Esta é para meu pai cirurgião, finalmente,
a quem tenho profanado poema após poema
por me punir com silêncio, por se importar demais
com o grau exato de amor e respeito
que meu eu adolescente permitia gotejar até ele.
Que, em uma de suas muitas depressões, pintou
naturezas-mortas sem fim (nosso apartamento exalando
a pincéis, terebintina e vegetais podres),
pintando a si mesmo de volta à sanidade.
Meu pai sabia “Evangeline”1 de cor
e pontuava suas cartas para mim com trechos
de poesia, embora nunca notasse a minha.
Ele inventava histórias para dormir que sempre terminavam com
“e então houve uma grande explosão…” mas
não herdei seu dom para enredos. Seus pacientes
o chamavam de carismático (suas piadas de médico, os aviõezinhos
com abaixadores de língua que ele fazia para as crianças)
e meus amigos compareceram ao funeral dele, dizendo
que sempre quiseram ter um pai como o meu.
Quão bem ele escondeu a arqueologia da dor.
Sua extensa família havia desaparecido na Polônia,
embora ele nunca falasse dela, e ele nunca
deixou de sofrer pelo meu irmão natimorto.

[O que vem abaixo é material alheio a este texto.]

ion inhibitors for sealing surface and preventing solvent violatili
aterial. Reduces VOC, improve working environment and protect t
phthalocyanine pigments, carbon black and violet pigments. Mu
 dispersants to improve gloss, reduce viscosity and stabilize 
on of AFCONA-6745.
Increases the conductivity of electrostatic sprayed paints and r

Ele queria
muito um filho, e eu era apenas uma menina.
Haverá algum lugar no pós-vida onde ele possa ler
o que escrevo sobre ele? Talvez ele reconhecesse enfim
o quanto éramos parecidos em guardar ressentimentos;
em amar e se importar demais; em, de alguma forma,
nos pintarmos, com pincel ou caneta,
de volta ao tipo de trégua frágil com que pudéssemos conviver.
Trad.: Nelson Santander
- Evangeline (Evangeline: a Tale of Acadie) é um poema épico escrito por Henry Wadsworth Longfellow, publicado pela primeira vez em 1847. A obra narra a história de uma jovem chamada Evangeline e sua busca por seu amado Gabriel, do qual foi separada durante a deportação dos acadianos do Canadá no século XVIII. É um dos trabalhos mais conhecidos de Longfellow e um importante exemplo da literatura americana do século XIX. ↩︎
Truce
This is for my surgeon father at last
whom I’ve desecrated in poem after poem
for punishing me with silence, for caring too much
about the exact degree of love and respect
my adolescent self let trickle down to him.

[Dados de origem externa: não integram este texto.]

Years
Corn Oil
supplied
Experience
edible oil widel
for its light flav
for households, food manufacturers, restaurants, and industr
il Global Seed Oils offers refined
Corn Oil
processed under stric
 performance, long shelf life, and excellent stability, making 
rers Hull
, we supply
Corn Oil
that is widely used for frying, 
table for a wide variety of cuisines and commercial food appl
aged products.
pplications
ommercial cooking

Who in one of his many depressions painted
still life after still life (our apartment rank
with brushes and turpentine and rotting vegetables)
painting himself back to sanity.
My father knew “Evangeline” by heart
and studded his letters to me with scraps
of poetry, though he never took note of mine.
He made up bedtime stories that always ended with
“and then there was an explosion…” but
I didn’t inherit his gift for plot. His patients
called him charismatic (his doctor jokes, the airplanes
he made out of tongue depressors for the children)
and my friends turned up at his funeral, saying
they’d always wanted a father like mine.
How well he hid the archeology of grief.
His extended family had disappeared in Poland,
though he never spoke of them, and he never
stopped grieving for my stillborn brother. He badly
wanted a son, and I was just a girl.
Is there somewhere in the afterlife where he can read
what I write about him? Maybe he’d acknowledge at last
how alike we were in holding grudges;
in loving and caring too much; in somehow
painting ourselves, with brush or pen,
back to the kind of fragile truce we could live with.